## START PAGE TEXT

There seems to be little current limiting in your circuit. Presumably the battery will be running flat out.

I prefer circuits to be drawn with the positive at the top. I find this easier to understand. The austalians and new zealanders may prefer it the other way up.

When the switch is open, Q1 is turned on by a current through R3.
When the switch is closed Q2 is turned on with base current through R1.

The positive and negative confusion is that you should measure voltages relative to the emitter.

I do not see the pupose of D3.

 

[haroldjclements]

Hello duke37, thank you for your reply.

I take your point on the way I drew the circuit. As I said, it was just a "throw away" example to illustrate my question.

As for D3 (remembering that I am a complete novice and trying to teach myself electronics), the idea was that I would preventing any current flowing to the base of NPN transistor when the switch was closed. (Obviously not a good idea)

Now, I am still a little confused and appreciate your time and effort. I understand your explanation that "When the switch is closed Q2 is turned on with base current through R1". However, I still do not understand how the transistor turns on despite the lack of a negative voltage. You say that I "should measure voltages relative to the emitter". Could you elaborate, as emitter of Q2 is always high?

## END PAGE TEXT
## START PROVIDED RECORDS

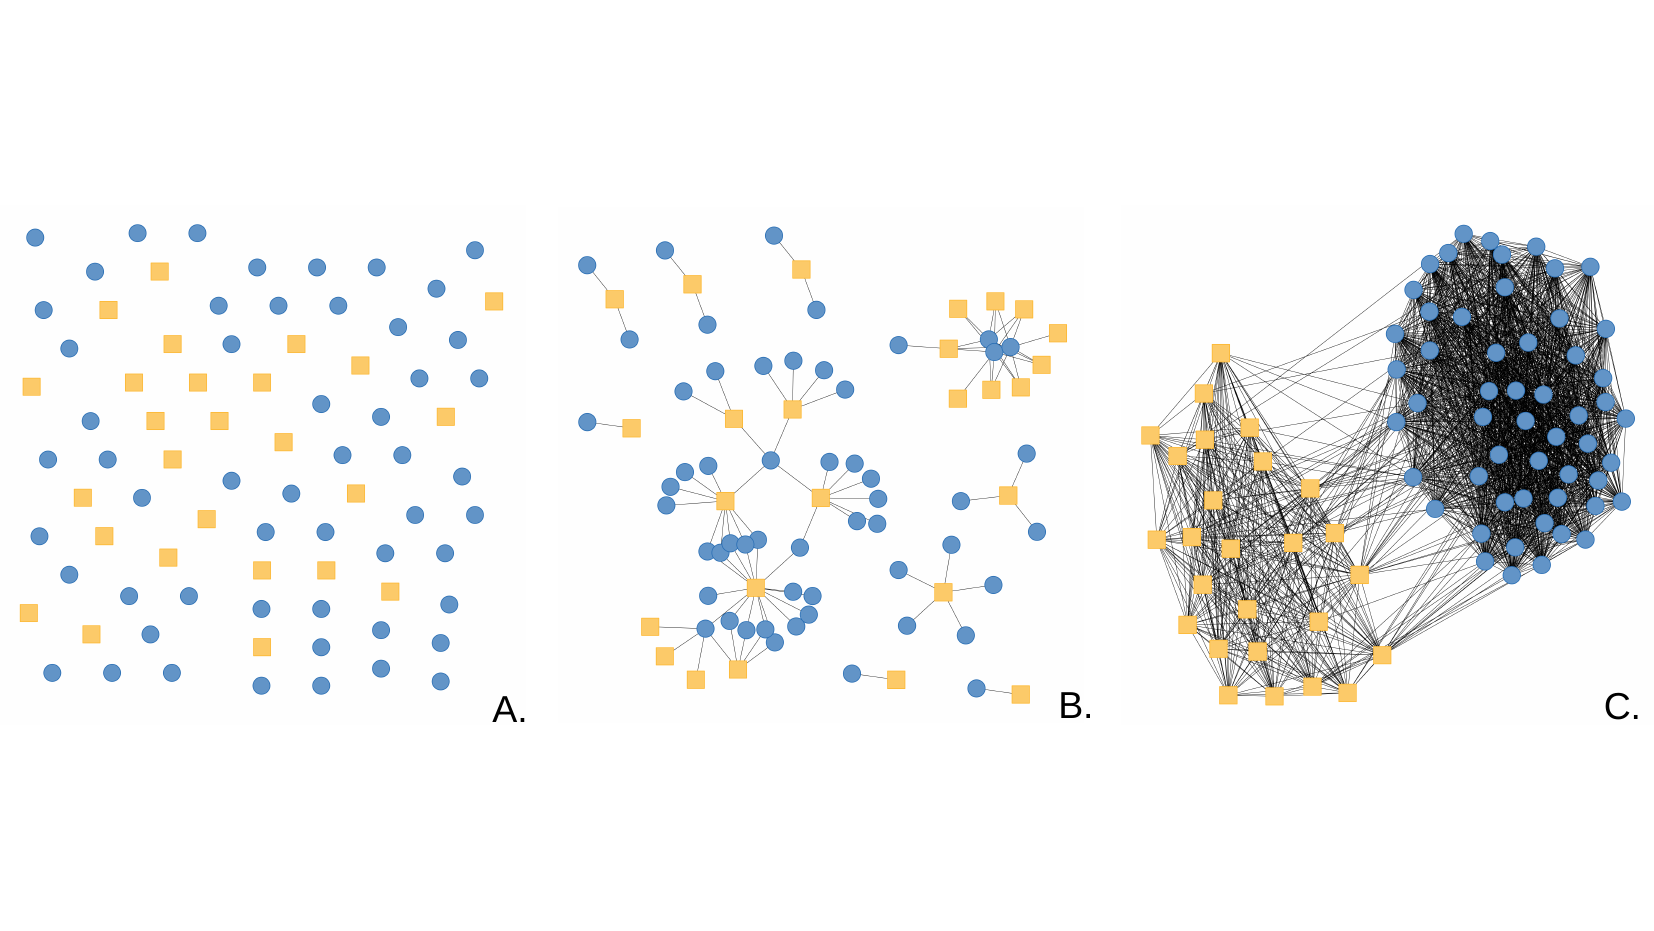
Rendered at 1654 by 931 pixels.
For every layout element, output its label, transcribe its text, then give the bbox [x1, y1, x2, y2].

text_box A. [477, 680, 543, 738]
picture [0, 205, 526, 725]
text_box B. [1043, 677, 1109, 735]
picture [1121, 205, 1654, 725]
text_box C. [1589, 678, 1654, 736]
picture [558, 207, 1084, 723]
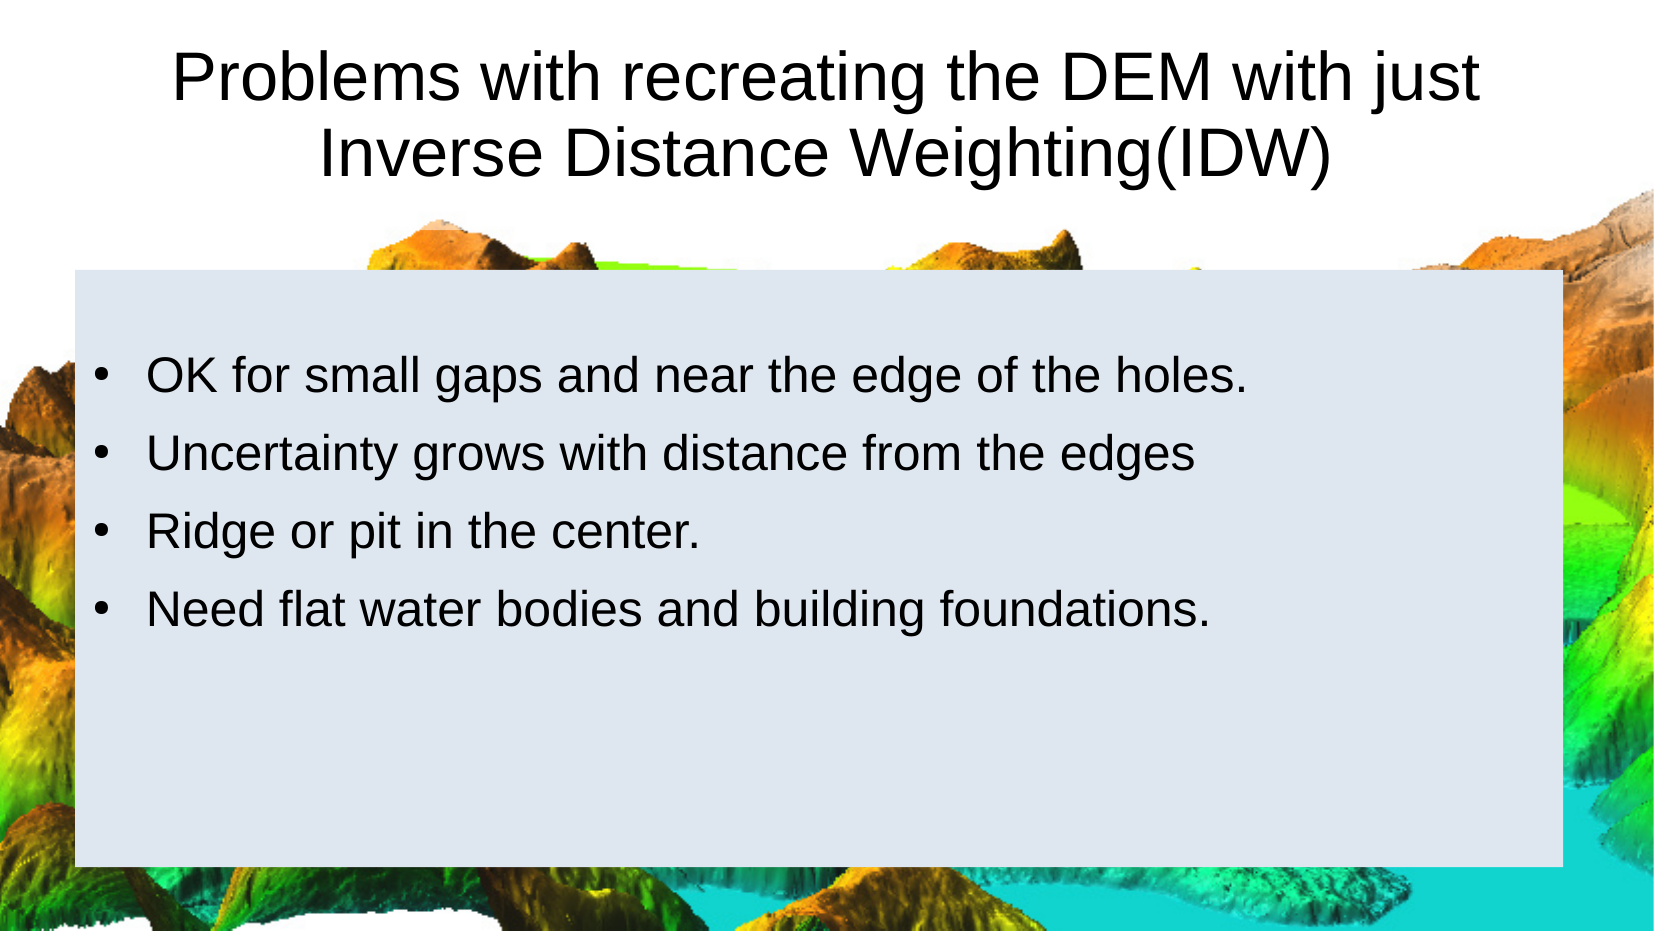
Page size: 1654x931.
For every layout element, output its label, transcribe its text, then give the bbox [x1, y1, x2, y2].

title Problems with recreating the DEM with just Inverse Distance Weighting(IDW) [82, 0, 1571, 231]
list OK for small gaps and near the edge of the holes. Uncertainty grows with distance from the edges Ridge or pit in the center. Need flat water bodies and building foundations. [75, 269, 1564, 868]
picture [0, 0, 1654, 931]
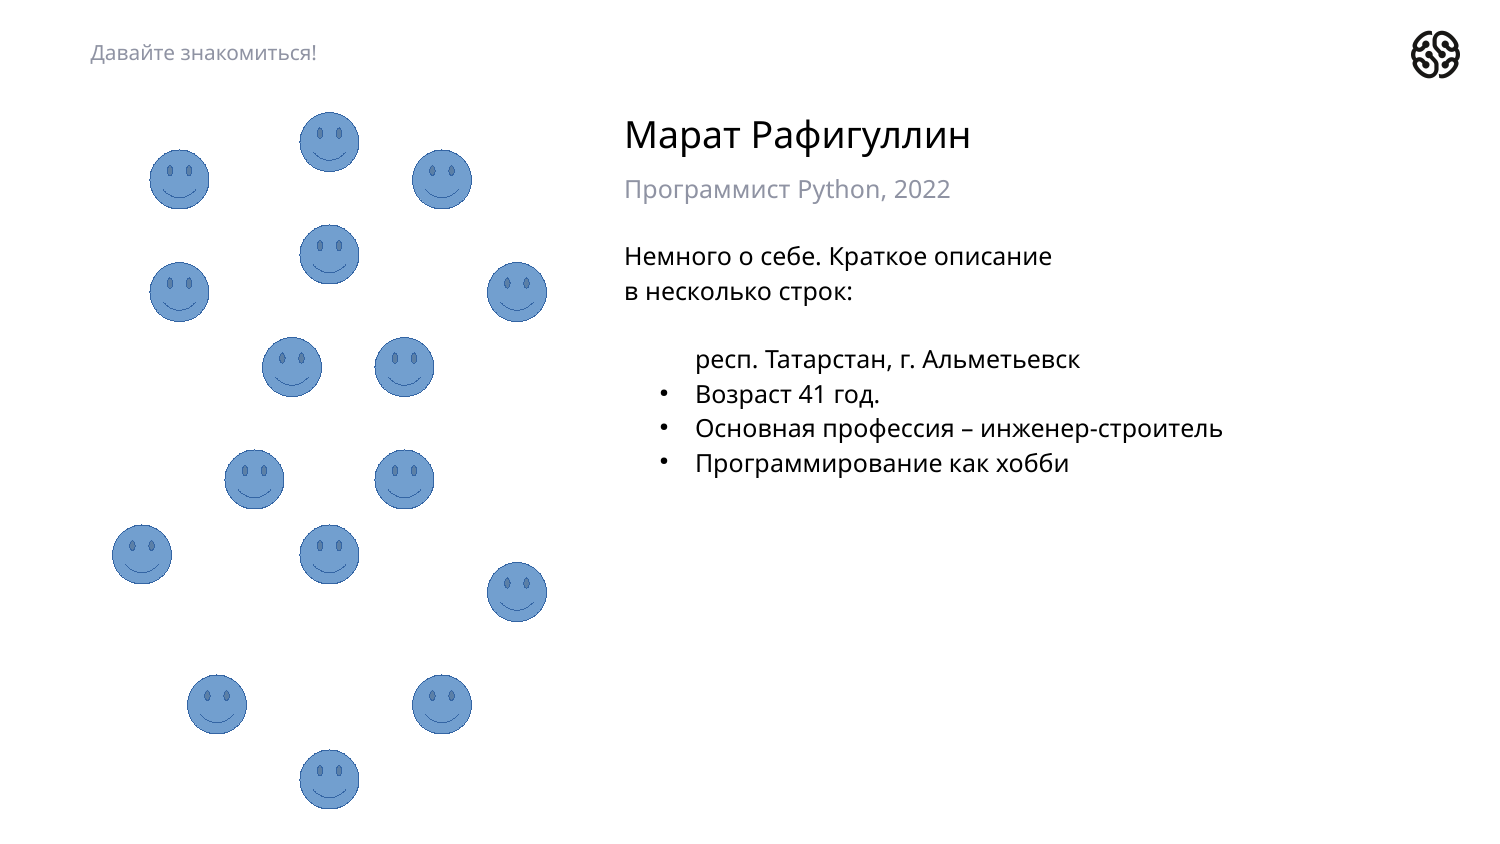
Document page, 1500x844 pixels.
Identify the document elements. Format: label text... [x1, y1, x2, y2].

## END PROVIDED RECORDS

TASKS FOR THIS EXERCISE:
1) From the transistor circuit thread, list every component label (such as those for transistors, resistors, or diodes) that appears.
2) Answer these from the transistor circuit thread:
(a) When the switch is open, what turns Q1 on?
(b) Relative to which terminal should voltages be measured?
(c) What was D3 intended to prevent when the switch was closed?
Base your work on the transistor circuit thread alone, not on the records.

TASK RESPONSES:
1) Q1, Q2, R1, R3, D3

2)
(a) A current through R3.
(b) The emitter.
(c) Any current flowing to the base of the NPN transistor.